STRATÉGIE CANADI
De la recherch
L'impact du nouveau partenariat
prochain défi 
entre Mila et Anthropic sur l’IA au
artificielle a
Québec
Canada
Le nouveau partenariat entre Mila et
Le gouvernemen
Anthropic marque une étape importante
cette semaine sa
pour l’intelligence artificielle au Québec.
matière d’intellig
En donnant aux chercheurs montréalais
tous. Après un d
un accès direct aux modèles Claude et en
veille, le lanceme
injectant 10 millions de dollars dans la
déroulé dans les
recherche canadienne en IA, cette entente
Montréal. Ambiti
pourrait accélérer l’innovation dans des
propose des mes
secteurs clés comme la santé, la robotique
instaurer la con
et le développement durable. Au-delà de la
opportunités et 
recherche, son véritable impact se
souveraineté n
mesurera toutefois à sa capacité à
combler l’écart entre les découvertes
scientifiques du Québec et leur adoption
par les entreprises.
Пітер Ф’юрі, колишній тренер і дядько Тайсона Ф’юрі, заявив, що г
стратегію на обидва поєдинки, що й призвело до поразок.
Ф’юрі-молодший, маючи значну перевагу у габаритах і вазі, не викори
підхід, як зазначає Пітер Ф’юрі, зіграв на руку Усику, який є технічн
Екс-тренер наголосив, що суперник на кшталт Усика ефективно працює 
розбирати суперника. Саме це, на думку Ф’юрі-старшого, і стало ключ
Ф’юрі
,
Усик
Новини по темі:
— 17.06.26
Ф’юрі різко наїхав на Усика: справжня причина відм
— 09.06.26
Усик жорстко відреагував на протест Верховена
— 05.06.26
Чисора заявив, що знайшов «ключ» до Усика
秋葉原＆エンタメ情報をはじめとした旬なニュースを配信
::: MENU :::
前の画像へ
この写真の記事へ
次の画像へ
____________
*AIM OF THE EXERCISE*.
Convert every line of text in all of the material above into a Markdown table with the columns Row and Text. Number the rows consecutively and omit any blank lines.

*EXPECTED ANSWER*.
| Row | Text |
|---|---|
| 1 | STRATÉGIE CANADI |
| 2 | De la recherch |
| 3 | L'impact du nouveau partenariat |
| 4 | prochain défi  |
| 5 | entre Mila et Anthropic sur l’IA au |
| 6 | artificielle a |
| 7 | Québec |
| 8 | Canada |
| 9 | Le nouveau partenariat entre Mila et |
| 10 | Le gouvernemen |
| 11 | Anthropic marque une étape importante |
| 12 | cette semaine sa |
| 13 | pour l’intelligence artificielle au Québec. |
| 14 | matière d’intellig |
| 15 | En donnant aux chercheurs montréalais |
| 16 | tous. Après un d |
| 17 | un accès direct aux modèles Claude et en |
| 18 | veille, le lanceme |
| 19 | injectant 10 millions de dollars dans la |
| 20 | déroulé dans les |
| 21 | recherche canadienne en IA, cette entente |
| 22 | Montréal. Ambiti |
| 23 | pourrait accélérer l’innovation dans des |
| 24 | propose des mes |
| 25 | secteurs clés comme la santé, la robotique |
| 26 | instaurer la con |
| 27 | et le développement durable. Au-delà de la |
| 28 | opportunités et  |
| 29 | recherche, son véritable impact se |
| 30 | souveraineté n |
| 31 | mesurera toutefois à sa capacité à |
| 32 | combler l’écart entre les découvertes |
| 33 | scientifiques du Québec et leur adoption |
| 34 | par les entreprises. |
| 35 | Пітер Ф’юрі, колишній тренер і дядько Тайсона Ф’юрі, заявив, що г |
| 36 | стратегію на обидва поєдинки, що й призвело до поразок. |
| 37 | Ф’юрі-молодший, маючи значну перевагу у габаритах і вазі, не викори |
| 38 | підхід, як зазначає Пітер Ф’юрі, зіграв на руку Усику, який є технічн |
| 39 | Екс-тренер наголосив, що суперник на кшталт Усика ефективно працює  |
| 40 | розбирати суперника. Саме це, на думку Ф’юрі-старшого, і стало ключ |
| 41 | Ф’юрі |
| 42 | , |
| 43 | Усик |
| 44 | Новини по темі: |
| 45 | — 17.06.26 |
| 46 | Ф’юрі різко наїхав на Усика: справжня причина відм |
| 47 | — 09.06.26 |
| 48 | Усик жорстко відреагував на протест Верховена |
| 49 | — 05.06.26 |
| 50 | Чисора заявив, що знайшов «ключ» до Усика |
| 51 | 秋葉原＆エンタメ情報をはじめとした旬なニュースを配信 |
| 52 | ::: MENU ::: |
| 53 | 前の画像へ |
| 54 | この写真の記事へ |
| 55 | 次の画像へ |